Eventually he takes a baseball bat to the computer, which doesn’t destroy it, but makes it even more sad and emo.  Viriginia goes into the apartment and finally realizes where the music is really coming from, but she and the computer don’t talk to each other.  He just plays some emo notes and she cries.

Miles goes back in, and he and the computer decide to be nice to each other.  And he hugs the computer.  And the computer calls him Miles.  The computer also reveals his name is “Edgar”, and the movie makes it feel like this should be significant, but I can’t figure out for the life of me why.  I’ll note that the posters for this movie told you the computer’s name was Edgar, which makes me feel like something got lost in a rewrite or editing.

Anyway, the computer decides to let Miles have a normal life, and commits a sort-of-roundabout suicide by sending an electric pulse through the phone lines or something.  I don’t know.  I feel like the movie wanted Miles and Edgar to have a “while Edgar is dying” scene, but the source of Edgar’s death is arbitrary and self-inflicted, so the emotion doesn’t work.

But then the call comes, and Edgar “dies”.electric-dreams-1984-movie

Except he doesn’t, and instead we enter a dystopian nightmare with our benevolent electronic overlord.

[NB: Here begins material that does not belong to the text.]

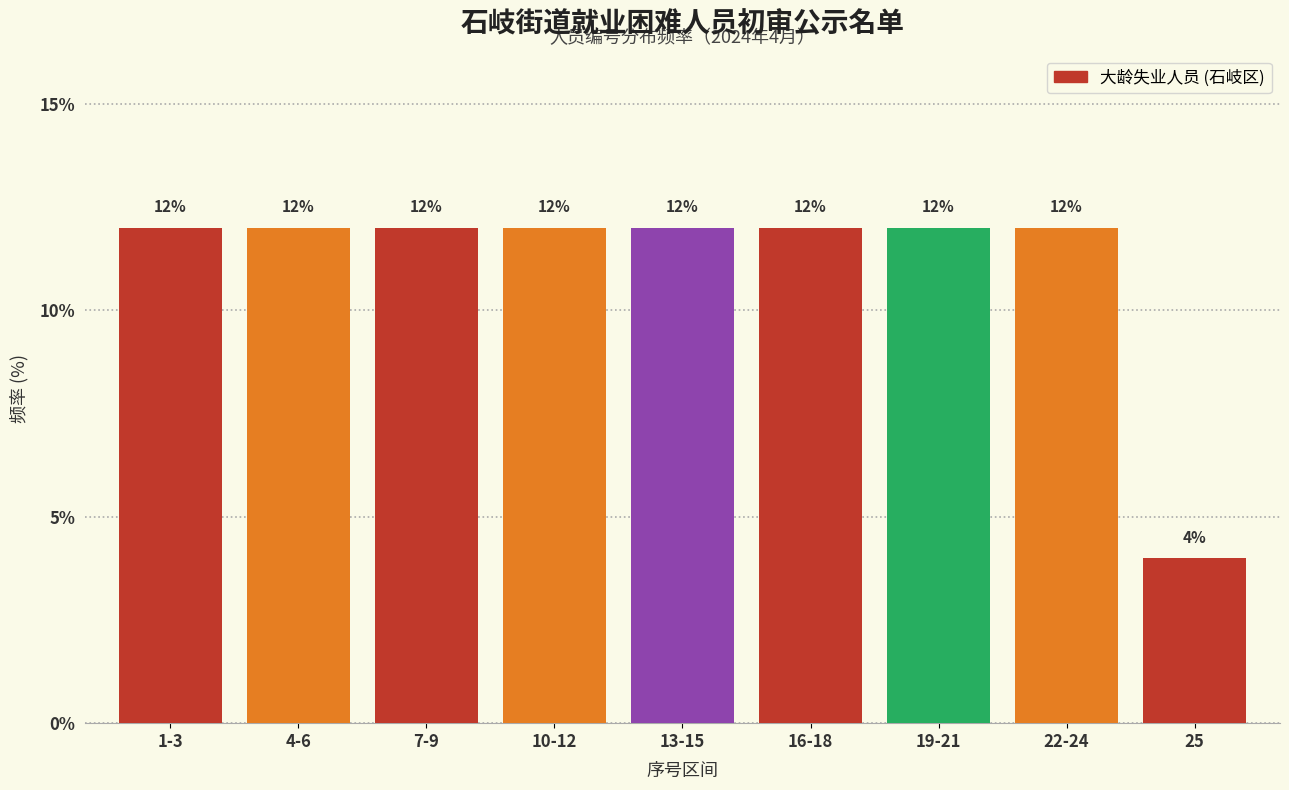

Reading left to right, extract all data points from this chart.

1-3=12	4-6=12	7-9=12	10-12=12	13-15=12	16-18=12	19-21=12	22-24=12	25=4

I’m not kidding. This is what happens: Miles and Virginia are driving off somewhere, and over the radio we suddenly hear Edgar say, “Hello!  This song goes out to the people I love!”  And a song plays—ON ALL FREQUENCIES, EVERYWHERE—and Virginia and Miles smile, and there’s a whole montage of people grooving to the song, and the occasional shots of the people in the radio station being all, “WHAT THE FUCK IS HAPPENING?”, but, you know, played for laughs.

Because there’s nothing to be concerned about that an emotionally unstable intelligence has the power to be everywhere and nowhere, and take over the airwaves in the process.  Nope, nothing at all.